## [Task objective]
With the pictures excluded, repeat every entry exactly.

## [Records to use]

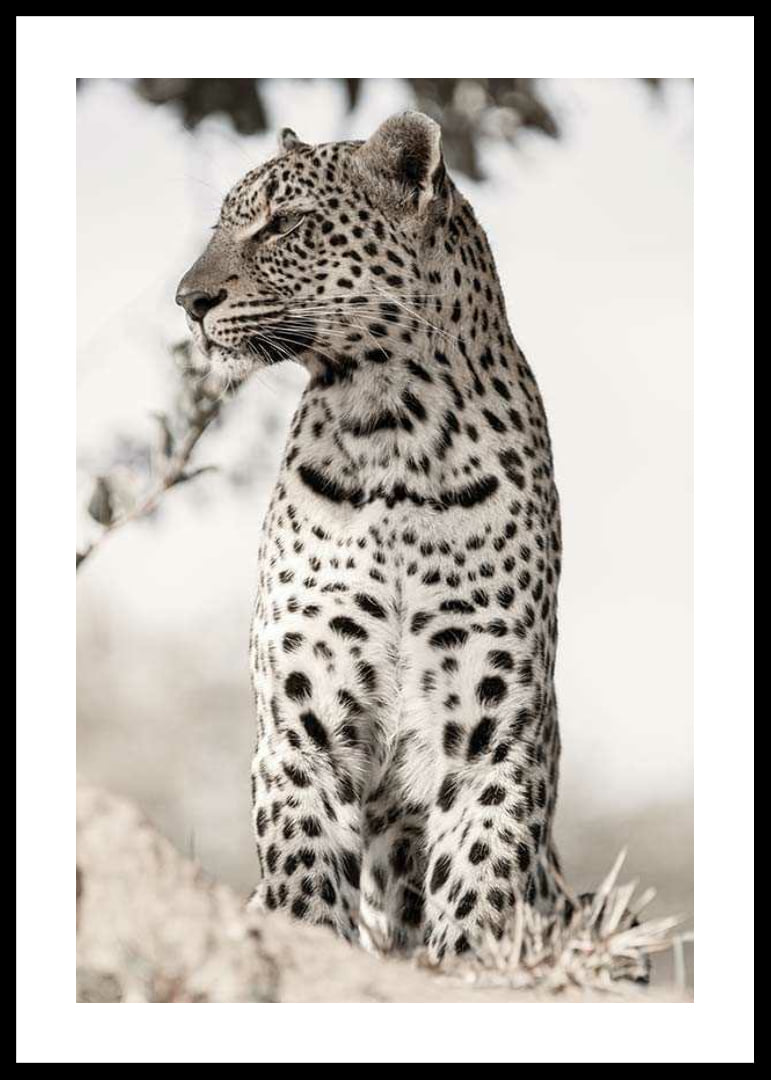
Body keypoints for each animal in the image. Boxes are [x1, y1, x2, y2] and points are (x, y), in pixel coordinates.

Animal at [176, 112, 563, 963]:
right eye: (222, 223)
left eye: (283, 224)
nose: (187, 300)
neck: (392, 429)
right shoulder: (301, 725)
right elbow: (302, 879)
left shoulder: (490, 737)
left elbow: (477, 887)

## [Response area]
Body keypoints for each animal in the image. Boxes are [x1, y1, x2, y2] and points are (x, y), in pixel coordinates.

Animal at [176, 112, 563, 963]:
right eye: (222, 223)
left eye: (283, 224)
nose: (187, 300)
neck: (392, 429)
right shoulder: (301, 725)
right elbow: (302, 879)
left shoulder: (490, 737)
left elbow: (477, 887)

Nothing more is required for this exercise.